# Start of DOCUMENT SECTION

Sunday, October 23, 2016

Science Journal, Nature, Takes a Look At Prediction Markets

Nature has been doing some pop stuff aimed at wider audiences with mixed results. This is one of their better (bettor?) efforts but I have to include a trigger warning:
Reading this piece induced flashbacks of 2008 when prediction markets were all the rage.

From Nature:

The power of prediction markets
Scientists are beginning to understand why these ‘mini Wall Streets’ work so well at forecasting election results — and how they sometimes fail.

It was a great way to mix science with gambling, says Anna Dreber. The year was 2012, and an international group of psychologists had just launched the ‘Reproducibility Project’ — an effort to repeat dozens of psychology experiments to see which held up1. “So we thought it would be fantastic to bet on the outcome,” says Dreber, who leads a team of behavioural economists at the Stockholm School of Economics.

In particular, her team wanted to see whether scientists could make good use of prediction markets: mini Wall Streets in which participants buy and sell ‘shares’ in a future event at a price that reflects their collective wisdom about the chance of the event happening. As a control, Dreber and her colleagues first asked a group of psychologists to estimate the odds of replication for each study on the project’s list. Then the researchers set up a prediction market for each study, and gave the same psychologists US$100 apiece to invest.

When the Reproducibility Project revealed last year that it had been able to replicate fewer than half of the studies examined2, Dreber found that her experts hadn’t done much better than chance with their individual predictions. But working collectively through the markets, they had correctly guessed the outcome 71% of the time3.

Experiments such as this are a testament to the power of prediction markets to turn individuals’ guesses into forecasts of sometimes startling accuracy. That uncanny ability ensures that during every US presidential election, voters avidly follow the standings for their favoured candidates on exchanges such as Betfair and the Iowa Electronic Markets (IEM). But prediction markets are increasingly being used to make forecasts of all kinds, on everything from the outcomes of sporting events to the results of business decisions. Advocates maintain that they allow people to aggregate information without the biases that plague traditional forecasting methods, such as polls or expert analysis
In science, applications might include giving agencies impartial guidance on the proposals that are most worth funding, helping panels to find a consensus in climate science and other fields or, as Dreber showed, giving researchers a fast and low-cost way to identify the studies that might face problems with replication.

# End of DOCUMENT SECTION
# Start of ENTRIES SUPPLIED

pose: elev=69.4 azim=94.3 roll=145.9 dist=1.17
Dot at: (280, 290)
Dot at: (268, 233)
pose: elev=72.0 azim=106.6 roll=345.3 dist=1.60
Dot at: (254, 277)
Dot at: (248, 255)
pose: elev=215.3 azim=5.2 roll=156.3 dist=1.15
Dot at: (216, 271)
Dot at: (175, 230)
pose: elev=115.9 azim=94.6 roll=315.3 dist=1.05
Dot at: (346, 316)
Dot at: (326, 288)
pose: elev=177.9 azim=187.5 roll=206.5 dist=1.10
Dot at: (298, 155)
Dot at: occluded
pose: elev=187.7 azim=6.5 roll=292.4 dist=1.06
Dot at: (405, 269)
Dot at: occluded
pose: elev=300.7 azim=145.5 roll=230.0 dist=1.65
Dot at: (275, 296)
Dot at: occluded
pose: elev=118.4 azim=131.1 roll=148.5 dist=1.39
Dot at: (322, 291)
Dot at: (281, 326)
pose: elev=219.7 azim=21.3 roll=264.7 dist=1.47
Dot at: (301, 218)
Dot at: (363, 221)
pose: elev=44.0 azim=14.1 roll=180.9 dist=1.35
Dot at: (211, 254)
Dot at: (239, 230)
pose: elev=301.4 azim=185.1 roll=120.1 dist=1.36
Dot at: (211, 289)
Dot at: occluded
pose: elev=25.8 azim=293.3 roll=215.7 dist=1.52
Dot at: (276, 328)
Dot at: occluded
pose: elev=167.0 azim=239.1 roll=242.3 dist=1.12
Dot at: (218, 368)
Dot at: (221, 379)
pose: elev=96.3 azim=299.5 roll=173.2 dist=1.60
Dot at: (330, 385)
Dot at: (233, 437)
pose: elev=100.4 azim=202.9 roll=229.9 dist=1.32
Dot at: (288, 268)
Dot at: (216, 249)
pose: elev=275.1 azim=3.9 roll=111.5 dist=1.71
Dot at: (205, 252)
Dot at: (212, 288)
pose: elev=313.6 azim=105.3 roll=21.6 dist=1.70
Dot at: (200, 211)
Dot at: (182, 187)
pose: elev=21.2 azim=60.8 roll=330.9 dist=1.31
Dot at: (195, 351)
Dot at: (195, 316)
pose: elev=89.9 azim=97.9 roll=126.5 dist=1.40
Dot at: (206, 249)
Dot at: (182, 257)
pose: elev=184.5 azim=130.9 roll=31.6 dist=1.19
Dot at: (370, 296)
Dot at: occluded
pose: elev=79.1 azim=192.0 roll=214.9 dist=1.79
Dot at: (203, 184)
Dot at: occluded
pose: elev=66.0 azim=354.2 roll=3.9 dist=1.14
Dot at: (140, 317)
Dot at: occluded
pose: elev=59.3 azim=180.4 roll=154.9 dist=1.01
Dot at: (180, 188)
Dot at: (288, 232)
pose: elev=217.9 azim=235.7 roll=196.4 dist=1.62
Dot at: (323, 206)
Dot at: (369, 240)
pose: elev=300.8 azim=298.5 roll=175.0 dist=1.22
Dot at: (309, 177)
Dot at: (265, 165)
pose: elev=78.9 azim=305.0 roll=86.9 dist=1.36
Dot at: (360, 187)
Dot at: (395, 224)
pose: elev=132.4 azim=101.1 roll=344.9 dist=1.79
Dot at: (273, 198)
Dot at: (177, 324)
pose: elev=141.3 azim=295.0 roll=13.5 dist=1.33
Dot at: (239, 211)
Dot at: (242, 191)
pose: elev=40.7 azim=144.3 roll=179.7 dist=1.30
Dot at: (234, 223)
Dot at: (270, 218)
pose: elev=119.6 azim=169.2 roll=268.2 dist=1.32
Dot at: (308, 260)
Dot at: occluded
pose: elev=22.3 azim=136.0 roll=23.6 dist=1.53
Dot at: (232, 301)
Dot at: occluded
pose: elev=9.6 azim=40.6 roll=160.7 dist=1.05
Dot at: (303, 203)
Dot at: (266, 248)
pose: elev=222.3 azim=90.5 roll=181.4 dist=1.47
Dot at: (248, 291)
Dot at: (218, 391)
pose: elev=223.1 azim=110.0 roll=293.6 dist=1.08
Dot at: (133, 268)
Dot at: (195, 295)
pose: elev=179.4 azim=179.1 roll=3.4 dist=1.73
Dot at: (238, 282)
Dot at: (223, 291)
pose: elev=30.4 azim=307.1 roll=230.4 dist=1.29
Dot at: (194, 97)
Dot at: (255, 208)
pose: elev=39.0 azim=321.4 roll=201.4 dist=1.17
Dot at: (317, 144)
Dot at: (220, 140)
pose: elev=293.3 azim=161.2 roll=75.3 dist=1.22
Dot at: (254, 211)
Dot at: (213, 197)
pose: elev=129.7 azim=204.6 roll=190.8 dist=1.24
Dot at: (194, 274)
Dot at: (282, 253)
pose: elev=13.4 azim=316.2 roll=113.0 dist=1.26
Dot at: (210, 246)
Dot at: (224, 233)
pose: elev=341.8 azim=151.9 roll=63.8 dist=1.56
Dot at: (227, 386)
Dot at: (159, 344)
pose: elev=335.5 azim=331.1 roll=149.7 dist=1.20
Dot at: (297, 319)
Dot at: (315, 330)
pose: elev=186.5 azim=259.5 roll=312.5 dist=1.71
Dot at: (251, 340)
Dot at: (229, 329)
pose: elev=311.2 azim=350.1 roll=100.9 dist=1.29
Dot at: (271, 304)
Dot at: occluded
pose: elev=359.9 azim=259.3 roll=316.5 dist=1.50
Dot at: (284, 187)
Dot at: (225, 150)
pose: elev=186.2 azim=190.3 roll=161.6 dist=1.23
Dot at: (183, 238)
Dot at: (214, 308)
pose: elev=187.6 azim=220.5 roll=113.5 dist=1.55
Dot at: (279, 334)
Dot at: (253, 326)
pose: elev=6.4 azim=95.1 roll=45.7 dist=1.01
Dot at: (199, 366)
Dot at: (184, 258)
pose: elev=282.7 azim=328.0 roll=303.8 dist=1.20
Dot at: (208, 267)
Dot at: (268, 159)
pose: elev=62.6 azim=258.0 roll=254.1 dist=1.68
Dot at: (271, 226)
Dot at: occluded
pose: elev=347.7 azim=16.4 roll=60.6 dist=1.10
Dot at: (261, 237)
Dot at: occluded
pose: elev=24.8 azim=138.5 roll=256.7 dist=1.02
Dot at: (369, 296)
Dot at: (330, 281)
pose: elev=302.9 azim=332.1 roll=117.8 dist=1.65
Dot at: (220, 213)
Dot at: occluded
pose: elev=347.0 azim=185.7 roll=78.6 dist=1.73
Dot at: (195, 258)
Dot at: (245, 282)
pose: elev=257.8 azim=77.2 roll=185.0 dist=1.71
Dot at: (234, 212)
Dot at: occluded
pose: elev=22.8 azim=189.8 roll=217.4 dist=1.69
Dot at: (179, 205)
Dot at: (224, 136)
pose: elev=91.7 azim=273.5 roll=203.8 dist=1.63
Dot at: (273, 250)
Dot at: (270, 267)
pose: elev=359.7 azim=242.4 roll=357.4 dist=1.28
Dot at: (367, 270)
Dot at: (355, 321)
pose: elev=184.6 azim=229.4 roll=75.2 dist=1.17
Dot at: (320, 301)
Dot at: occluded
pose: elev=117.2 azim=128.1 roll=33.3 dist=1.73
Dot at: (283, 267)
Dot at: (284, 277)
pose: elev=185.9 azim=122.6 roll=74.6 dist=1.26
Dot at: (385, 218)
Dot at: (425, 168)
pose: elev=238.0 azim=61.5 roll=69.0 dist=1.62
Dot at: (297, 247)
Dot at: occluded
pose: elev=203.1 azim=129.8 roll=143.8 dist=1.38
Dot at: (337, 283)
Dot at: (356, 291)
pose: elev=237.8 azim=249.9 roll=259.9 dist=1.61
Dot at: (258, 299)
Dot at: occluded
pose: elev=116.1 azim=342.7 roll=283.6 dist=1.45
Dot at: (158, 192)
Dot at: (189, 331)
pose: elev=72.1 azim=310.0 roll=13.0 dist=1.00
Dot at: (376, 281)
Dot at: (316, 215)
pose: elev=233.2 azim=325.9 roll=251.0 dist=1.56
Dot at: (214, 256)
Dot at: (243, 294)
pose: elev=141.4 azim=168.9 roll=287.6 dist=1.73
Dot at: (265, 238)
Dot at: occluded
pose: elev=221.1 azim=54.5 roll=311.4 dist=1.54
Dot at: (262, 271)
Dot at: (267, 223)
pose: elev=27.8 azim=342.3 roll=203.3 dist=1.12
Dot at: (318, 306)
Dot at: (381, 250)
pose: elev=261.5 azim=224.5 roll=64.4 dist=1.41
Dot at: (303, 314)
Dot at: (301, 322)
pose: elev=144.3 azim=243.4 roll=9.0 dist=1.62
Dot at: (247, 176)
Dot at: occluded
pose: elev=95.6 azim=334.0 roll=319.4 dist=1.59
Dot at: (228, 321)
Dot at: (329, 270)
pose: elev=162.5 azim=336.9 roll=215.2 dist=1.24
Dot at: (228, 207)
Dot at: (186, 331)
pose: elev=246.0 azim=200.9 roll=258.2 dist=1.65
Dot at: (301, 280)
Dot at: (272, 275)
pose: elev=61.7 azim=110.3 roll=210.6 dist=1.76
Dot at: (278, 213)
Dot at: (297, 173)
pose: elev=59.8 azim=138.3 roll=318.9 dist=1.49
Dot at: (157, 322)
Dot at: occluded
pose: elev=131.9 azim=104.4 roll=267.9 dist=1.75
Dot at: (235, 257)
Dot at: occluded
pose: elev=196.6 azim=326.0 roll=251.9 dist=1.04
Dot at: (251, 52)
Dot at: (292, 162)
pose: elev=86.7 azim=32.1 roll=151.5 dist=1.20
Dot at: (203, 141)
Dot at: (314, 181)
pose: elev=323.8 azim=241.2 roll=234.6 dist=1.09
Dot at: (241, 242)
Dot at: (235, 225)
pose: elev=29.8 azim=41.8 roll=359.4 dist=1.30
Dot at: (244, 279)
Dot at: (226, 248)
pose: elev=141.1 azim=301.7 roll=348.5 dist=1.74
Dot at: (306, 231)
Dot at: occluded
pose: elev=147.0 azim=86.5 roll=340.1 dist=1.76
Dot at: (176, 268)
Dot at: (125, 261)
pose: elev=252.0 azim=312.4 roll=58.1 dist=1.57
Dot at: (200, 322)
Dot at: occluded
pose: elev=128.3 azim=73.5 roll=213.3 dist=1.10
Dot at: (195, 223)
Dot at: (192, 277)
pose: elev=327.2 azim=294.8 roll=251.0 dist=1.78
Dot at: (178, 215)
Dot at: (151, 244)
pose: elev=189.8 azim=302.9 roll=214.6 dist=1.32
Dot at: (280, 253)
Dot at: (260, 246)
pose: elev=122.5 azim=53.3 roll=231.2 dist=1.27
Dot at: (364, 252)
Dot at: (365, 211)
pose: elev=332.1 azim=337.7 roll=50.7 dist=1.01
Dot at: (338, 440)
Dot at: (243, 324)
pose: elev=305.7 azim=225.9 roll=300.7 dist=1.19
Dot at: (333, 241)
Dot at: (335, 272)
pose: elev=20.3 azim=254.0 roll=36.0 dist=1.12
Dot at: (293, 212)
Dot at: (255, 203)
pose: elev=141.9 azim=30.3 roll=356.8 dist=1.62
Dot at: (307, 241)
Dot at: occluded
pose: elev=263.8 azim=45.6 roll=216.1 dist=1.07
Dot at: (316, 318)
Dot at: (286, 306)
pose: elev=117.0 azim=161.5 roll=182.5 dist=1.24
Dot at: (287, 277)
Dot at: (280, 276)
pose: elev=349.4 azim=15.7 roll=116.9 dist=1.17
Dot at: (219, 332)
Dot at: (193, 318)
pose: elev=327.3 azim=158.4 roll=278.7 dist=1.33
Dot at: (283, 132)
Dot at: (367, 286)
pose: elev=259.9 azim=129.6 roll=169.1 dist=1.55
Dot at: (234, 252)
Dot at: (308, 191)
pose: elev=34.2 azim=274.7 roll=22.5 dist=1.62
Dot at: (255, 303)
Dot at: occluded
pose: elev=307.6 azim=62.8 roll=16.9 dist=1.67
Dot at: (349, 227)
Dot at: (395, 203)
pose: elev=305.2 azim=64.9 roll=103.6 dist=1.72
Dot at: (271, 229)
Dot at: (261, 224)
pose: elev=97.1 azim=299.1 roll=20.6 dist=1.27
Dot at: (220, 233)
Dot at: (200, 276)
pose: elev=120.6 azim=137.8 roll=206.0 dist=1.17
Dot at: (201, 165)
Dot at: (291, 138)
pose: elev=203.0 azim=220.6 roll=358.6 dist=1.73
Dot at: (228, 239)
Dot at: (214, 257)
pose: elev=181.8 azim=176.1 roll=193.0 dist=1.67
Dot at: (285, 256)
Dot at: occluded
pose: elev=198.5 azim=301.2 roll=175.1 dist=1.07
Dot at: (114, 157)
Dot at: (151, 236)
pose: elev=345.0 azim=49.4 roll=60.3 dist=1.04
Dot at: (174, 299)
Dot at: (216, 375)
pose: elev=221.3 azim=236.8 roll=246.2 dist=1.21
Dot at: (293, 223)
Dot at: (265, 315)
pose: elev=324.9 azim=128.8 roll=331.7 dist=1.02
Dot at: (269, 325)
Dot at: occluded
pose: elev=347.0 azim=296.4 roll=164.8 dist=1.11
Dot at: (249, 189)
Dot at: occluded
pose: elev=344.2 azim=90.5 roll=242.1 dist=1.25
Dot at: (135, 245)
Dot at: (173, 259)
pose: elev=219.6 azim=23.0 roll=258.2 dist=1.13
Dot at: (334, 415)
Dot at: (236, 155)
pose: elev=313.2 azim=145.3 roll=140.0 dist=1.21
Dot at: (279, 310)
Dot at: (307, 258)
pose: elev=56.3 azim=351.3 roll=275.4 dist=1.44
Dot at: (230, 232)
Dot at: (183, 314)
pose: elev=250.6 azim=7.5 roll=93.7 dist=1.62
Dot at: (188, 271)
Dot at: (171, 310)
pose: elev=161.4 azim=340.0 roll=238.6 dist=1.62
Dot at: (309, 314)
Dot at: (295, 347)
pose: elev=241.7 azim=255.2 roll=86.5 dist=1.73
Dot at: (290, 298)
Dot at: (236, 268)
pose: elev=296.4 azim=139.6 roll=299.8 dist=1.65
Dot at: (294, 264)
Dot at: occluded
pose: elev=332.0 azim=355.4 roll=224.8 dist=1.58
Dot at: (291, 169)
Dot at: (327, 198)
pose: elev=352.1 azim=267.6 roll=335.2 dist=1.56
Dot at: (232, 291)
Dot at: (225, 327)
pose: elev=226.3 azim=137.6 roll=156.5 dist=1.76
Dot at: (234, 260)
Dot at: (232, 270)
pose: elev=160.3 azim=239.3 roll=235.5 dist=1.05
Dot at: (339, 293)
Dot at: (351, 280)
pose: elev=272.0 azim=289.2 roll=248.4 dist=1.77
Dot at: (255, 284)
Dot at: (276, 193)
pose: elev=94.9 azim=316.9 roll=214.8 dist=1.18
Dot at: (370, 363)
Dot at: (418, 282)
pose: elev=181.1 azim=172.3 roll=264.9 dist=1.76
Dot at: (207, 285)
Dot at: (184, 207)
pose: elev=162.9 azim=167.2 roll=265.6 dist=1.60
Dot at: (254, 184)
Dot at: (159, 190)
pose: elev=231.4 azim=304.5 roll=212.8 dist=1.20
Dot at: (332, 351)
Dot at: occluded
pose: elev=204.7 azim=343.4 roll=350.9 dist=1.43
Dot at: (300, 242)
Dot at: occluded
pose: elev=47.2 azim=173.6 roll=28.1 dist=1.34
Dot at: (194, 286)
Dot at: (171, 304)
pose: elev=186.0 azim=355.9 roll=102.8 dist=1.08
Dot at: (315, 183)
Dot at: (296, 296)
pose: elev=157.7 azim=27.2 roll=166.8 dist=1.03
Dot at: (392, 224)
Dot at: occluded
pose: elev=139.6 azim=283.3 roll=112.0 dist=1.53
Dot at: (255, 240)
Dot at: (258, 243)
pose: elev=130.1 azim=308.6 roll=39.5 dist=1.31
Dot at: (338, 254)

# End of ENTRIES SUPPLIED

EXERCISE PROMPT
Carry on the blog post about Nature's article on prediction markets from where it stops. The records have no connection to the text on prediction markets.

WRITTEN ANSWER
But sceptics point out that prediction markets are far from infallible. “There is a viewpoint among some people that once you set up a market this magic will happen and you’ll get a great prediction no matter what,” says economist Eric Zitzewitz at Dartmouth College in Hanover, New Hampshire. That is not the case: determining the best designs for prediction markets, as well as their limitations, is an area of active research.

Nevertheless, prediction-market supporters argue that even imperfect forecasts can be helpful. “Hearing there’s an 80 or 90% chance of rain will make me take an umbrella,” says Anthony Aguirre, a physicist at the University of California, Santa Cruz. “I think there’s a big space between being able to time travel and physically see what will happen, and then throwing up your hands and saying it’s totally unpredictable.”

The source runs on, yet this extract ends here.